Research doesn’t always follow a waterfall model. Iterating on model form and results to improve outcomes is also essential.
Data
Quant trading firms purchase and use a very diverse set of data.
- Trade prices, announcements
- News, Twitter, web crawl results, analyst reports
- Rumored data sources include satellite imagery (parking lot car counts for economic prediction), weather data (crop failure prediction), credit card usage data, etc.
Extracting signal from data involves the familiar ML/DL operations:
- Filtering, noise removal, clipping, outlier detection, normalization, regression regularization, NLP…
Algorithm
- Does it express the hypothesis well?
- Is the objective function properly designed? (e.g., which is right — L1 or L2 norm?)
- Reusing existing code
- Engineering perspective: refactor if the code isn’t distributed
- Modeling perspective: model compression
Monetization
The algorithm’s results must actually make money.
- Exchange selection
- Order type selection
- Identifying which portfolio delivers steady performance without large swings
- Trading without exposing your alpha and positions
- Ensuring your trades don’t impact the market
- Accounting for the gap between simulator and reality
Caveats
- Gap between production and backtest systems
- Backtest system: for evaluation
- e.g., production in C++, backtest in Python — gaps existed.
- Market impact: the market effect caused by your own trades
- Data snooping: accidentally including data you didn’t see during research
- Backtesting only on recently high-volume stocks:
- Risky because you don’t know which stocks will have high volume later.
- Using information not available on the trading day:
- Accidentally including today’s data instead of only yesterday’s, producing misleadingly good test results.
- Backtesting only on recently high-volume stocks:
Research pipeline
Like ML, research often produces no results — unlike development, where fulfilling requirements eventually leads to completion.
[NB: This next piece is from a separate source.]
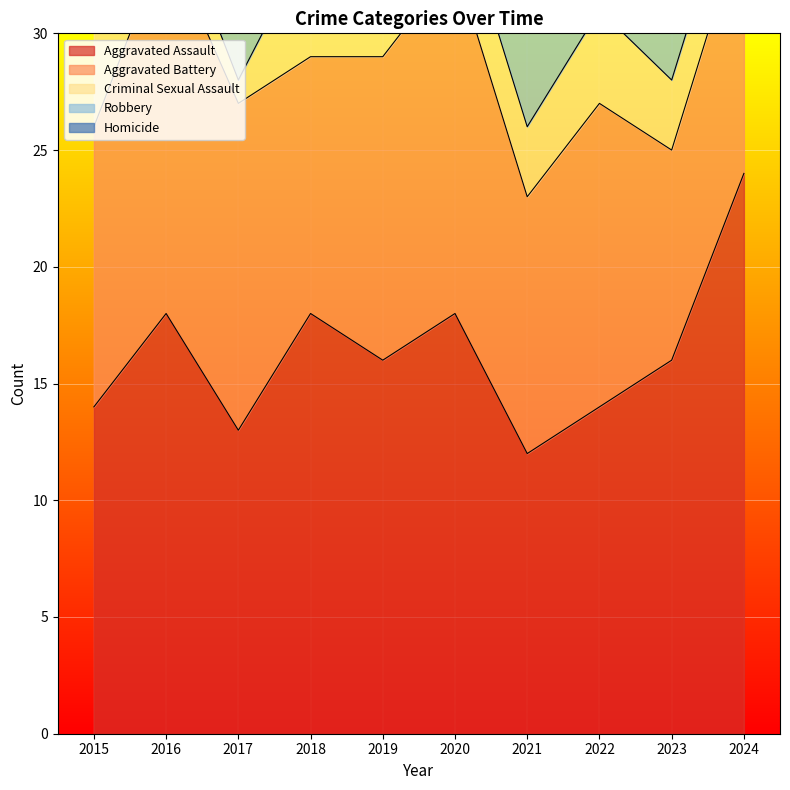

What is the value of the Criminal Sexual Assault point at the 7th from the left?

3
In research, even the best ideas can lead nowhere.
So a platform that enables efficient hypothesis iteration is very important.
- Company-level investment
- Internal notebook research platforms, internal cloud, internal DSL
- Team-level investment
- Easily reproducible research scripts, investment in research efficiency
Industry
In Korea, trading startups, prop desks at traditional brokerages, robo-advisers, and fintech startups are all emerging as quant trading companies.
A good place to work is one that invests heavily in platforms and processes, and fosters a culture of openly sharing research results and materials internally.